Mas no Brasil especificamente, constata-se que enquanto os “médicos e os homens da lei” se preocupavam em discutir a regulamentação da prostituição como medida profilática, e o tráfico de mulheres brancas como medida moralizante, as negras escravizadas permaneciam nas janelas das ruas centrais dos grandes cidades, tendo que se submeter à prostituição por imposição de seus senhorios (Será que já dá para se ter uma idéia sobre a importância dos tratados internacionais sobre direitos humanos?).



Ao se analisar o aspecto relacional entre a prostituição e o mundo boêmio nas grandes cidades brasileiras, podemos de certa forma, estabelecer o período de 1890 a 1940 como marco para o nascimento das antigas zonas de meretrício. Dentro desse contexto histórico, verifica-se que o processo de industrialização das cidades se configurou como principal fator desencadeante da imigração estrangeira para o Brasil, causando nos grandes centros urbanos um crescimento demográfico vertiginoso que exigiria das autoridades públicas o desenvolvimento de projetos e modelos de urbanização que possibilitassem a higienização das cidades. É aproximadamente neste período de ebulição que surgem, principalmente na capital paulista (mas também em Recife e cidades desenvolvidas), as confeitarias, os cafés-concertos, o teatro e o cinema, que se destinavam exclusivamente à diversão da família burguesa tradicional (Rago, 1996).



Fora desse eixo, quase que simultaneamente, foram instalados nas cidades os cabarés afrancesados, os clubes e os bordéis de luxo que se destinavam às prostitutas francesas, ou “afrancesadas”, que vinham em busca dos grandes e afortunados coronéis, que chegavam mesmo a “montar casa” para suas amantes.
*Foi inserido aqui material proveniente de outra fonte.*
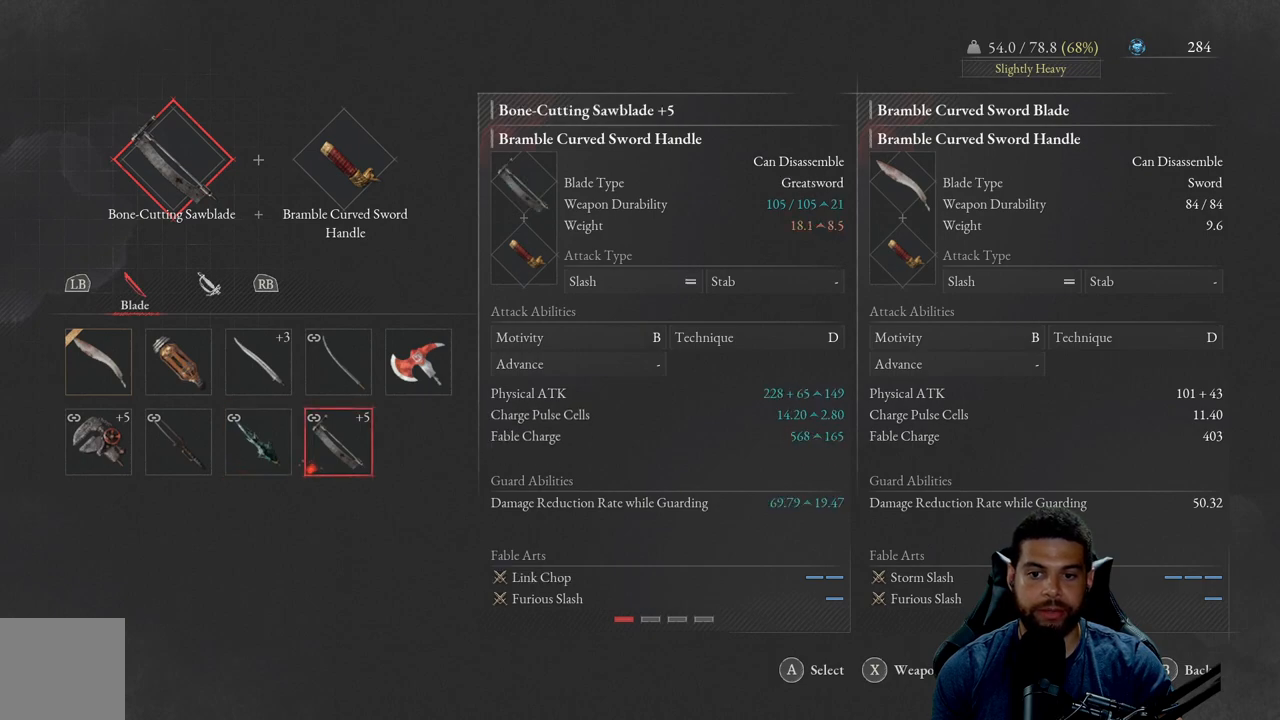
{"buttons": [], "left_stick": "center", "right_stick": "center", "events": []}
Este período parece também servir como marco da emergência das práticas sexuais de caráter comercial, desenvolvida por mulheres em toda a extensão do país, tanto que já no final do século, a prostituição é descrita por um dos maiores criminologistas da época como "um fenômeno social fatal necessário, mas que precisava ser controlado” (Cândido Motta, 1897; Cf. Mazzieiro, 1998). O então delegado Cândido Motta, também foi o responsável por instaurar no Brasil o primeiro instrumento legal de regulamentação da prostituição, composto por 220 regulamentos. E tal instrumento objetivava não apenas delimitar os espaços e os horários em que as prostitutas podiam exercer suas atividades, mas também, estabelecia as indumentárias e padrões de comportamentos para a prática da prostituição, com único intuito de resguardar a decência moral (Rago, 1996; Mazzieiro, 1998).
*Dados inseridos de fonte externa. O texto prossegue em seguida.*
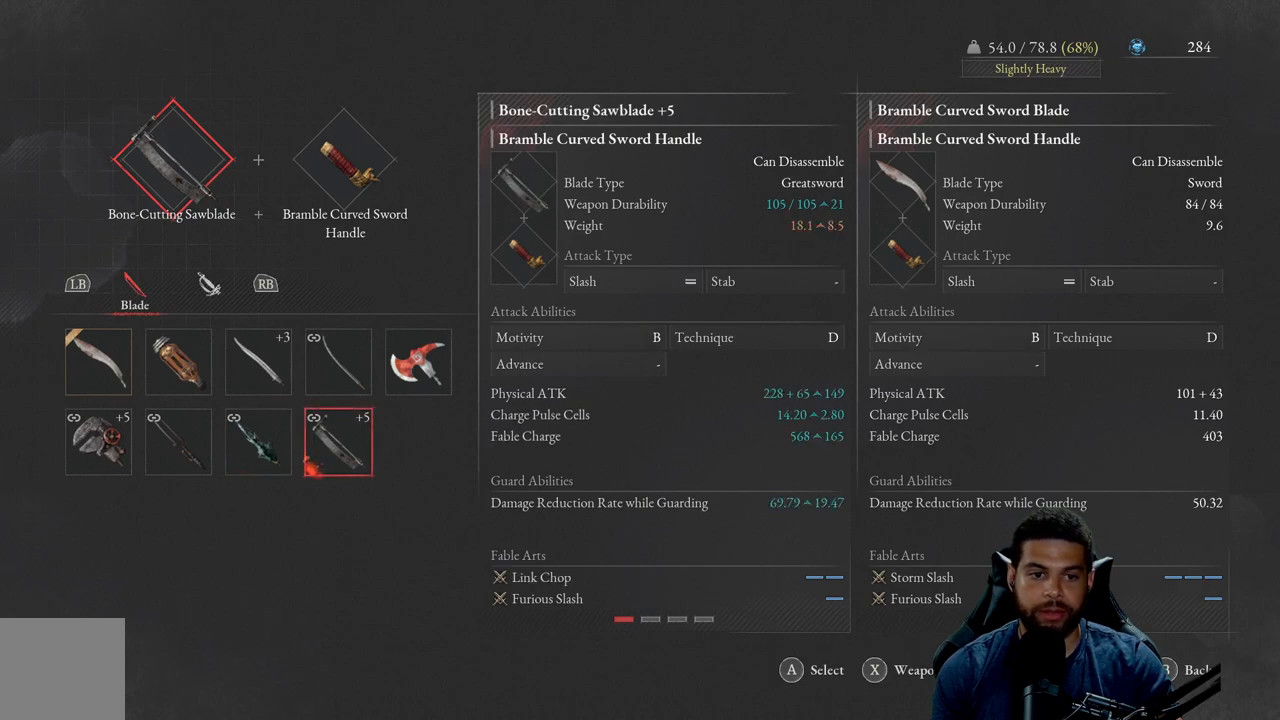
{"buttons": ["DPAD_LEFT"], "left_stick": "center", "right_stick": "center", "events": [[100, "DPAD_LEFT", "down"], [200, "DPAD_LEFT", "up"], [267, "DPAD_LEFT", "down"], [367, "DPAD_LEFT", "up"], [433, "DPAD_LEFT", "down"]]}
Observa-se então, que o cerne da questão não se concentrava na proibição da prática, mas unicamente na regulamentação da sexualidade feminina e no controle da prostituição. Era necessário estabelecer regras de boa convivência, conter os excessos e legitimar a prostituição feminina enquanto prática necessária que “explicava-se pelo derivativo que oferece às excitações genéricas muito intensas, sem a qual, não respeitariam, talvez, nem a infância, nem o lar doméstico" (Cândido Motta, 1897; Cf. Mazzieiro, 1998). E o Brasil, seguindo o modelo de controle instituído nos Estados Unidos (parece lógico, não?) nos anos cinquenta, tornou a proteção das crianças o principal argumento, como forma eficaz, para o apelo ao engajamento da população no enfrentamento à prostituição e à obscenidade; bem como, eficiente estratégia de controle e combate ao sexo comercial. A proteção das crianças configura-se ainda hoje como tática capaz de provocar a histeria erótica de massa, desencadeando um pavor contra a pornografia infantil, que tornaria os pedófilos tão estigmatizados quanto os homossexuais e os comunistas da era pós-guerra (Rubin, 1984).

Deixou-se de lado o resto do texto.